Stop traffic and switch connections
-
In the DTS console, wait until the task enters the Incremental Data Migration phase and the data synchronization latency drops below 1 second. Stop the application and stop writing data to the source database.
-
Stop the application and block the service account from connecting to the source database. Add the following rules at the top of
pg_hba.conf(this example usestest_acc1as the service account):host all test_acc1 0.0.0.0/0 reject host replication test_acc1 0.0.0.0/0 rejectReload the configuration:
SELECT pg_reload_conf(); -
Terminate all remaining connections to the source database, preserving the migration account:
SELECT pg_terminate_backend(pid) FROM pg_stat_activity WHERE pid <> pg_backend_pid() AND usename NOT IN ('migrate_test'); -
Verify that the service account is blocked by attempting to connect with it. The following error confirms the block is active:
FATAL: pg_hba.conf rejects connection for host "127.0.0.1", user "test_acc1", database "postgres" -
Synchronize sequence values from the source to the destination.
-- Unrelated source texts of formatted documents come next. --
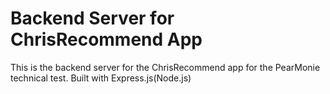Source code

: # Backend Server for ChrisRecommend App

This is the backend server for the ChrisRecommend app for the PearMonie technical test. Built with Express.js(Node.js)
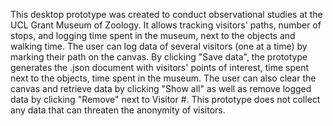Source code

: This desktop prototype was created to conduct observational studies at the UCL Grant Museum of Zoology. It allows tracking visitors' paths, number of stops, and logging time spent in the museum, next to the objects and walking time.
The user can log data of several visitors (one at a time) by marking their path on the canvas. 
By clicking "Save data", the prototype generates the .json document with visitors' points of interest, time spent next to the objects, time spent in the museum.
The user can also clear the canvas and retrieve data by clicking "Show all" as well as remove logged data by clicking "Remove" next to Visitor #. 
This prototype does not collect any data that can threaten the anonymity of visitors.
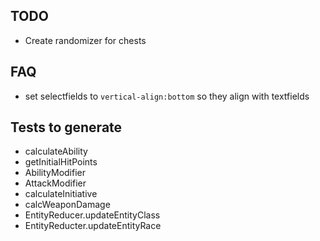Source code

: ## TODO


* Create randomizer for chests


## FAQ

* set selectfields to `vertical-align:bottom` so they align with textfields


## Tests to generate

* calculateAbility
* getInitialHitPoints
* AbilityModifier
* AttackModifier
* calculateInitiative
* calcWeaponDamage
* EntityReducer.updateEntityClass
* EntityReducter.updateEntityRace
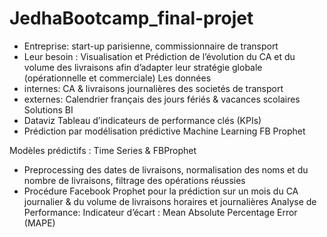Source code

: # JedhaBootcamp_final-projet

* Entreprise: start-up parisienne, commissionnaire de transport
* Leur besoin : Visualisation et Prédiction de l’évolution du CA et du volume des livraisons afin d’adapter leur stratégie globale (opérationnelle et commerciale)
Les données
* internes: CA & livraisons journalières des societés de transport
* externes: Calendrier français des jours fériés & vacances scolaires
Solutions BI
* Dataviz Tableau d’indicateurs de performance clés (KPIs)
* Prédiction par modélisation prédictive Machine Learning FB Prophet

Modèles prédictifs : Time Series & FBProphet
* Preprocessing des dates de livraisons, normalisation des noms et du nombre de livraisons, filtrage des opérations réussies
* Procédure Facebook Prophet pour la prédiction sur un mois du CA journalier & du volume de livraisons horaires et journalières
Analyse de Performance: Indicateur d’écart : Mean Absolute Percentage Error (MAPE)

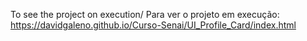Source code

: To see the project on execution/ Para ver o projeto em execução:
https://davidgaleno.github.io/Curso-Senai/UI_Profile_Card/index.html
Run the following PL/pgSQL block on the source database to generate the
setvalstatements:DO LANGUAGE plpgsql $$ DECLARE nsp name; rel name; val int8; BEGIN FOR nsp,rel IN SELECT nspname,relname FROM pg_class t2 , pg_namespace t3 WHERE t2.relnamespace=t3.oid AND t2.relkind='S' LOOP EXECUTE format($_$SELECT last_value FROM %I.%I$_$, nsp, rel) INTO val; raise notice '%', format($_$SELECT setval('%I.%I'::regclass, %s);$_$, nsp, rel, val+1); END LOOP; END; $$;The output contains one
setvalstatement per sequence, for example:NOTICE: select setval('public.my_sequence'::regclass, 2);Run each returned statement on the destination RDS instance.
-
Configure a data backflow task in DTS to send any new incremental data from the RDS instance back to the self-managed PostgreSQL database. Set the source as the RDS instance and the destination as the self-managed database. If the task type is incremental data migration only, do not select schema synchronization or full data synchronization.
ImportantComplete this step before starting the application.
-
Update all application connection strings to the RDS instance endpoint and start the applications. For more information on finding the RDS endpoint, see View and change the endpoints and port numbers.
-
Monitor the applications and confirm they run as expected.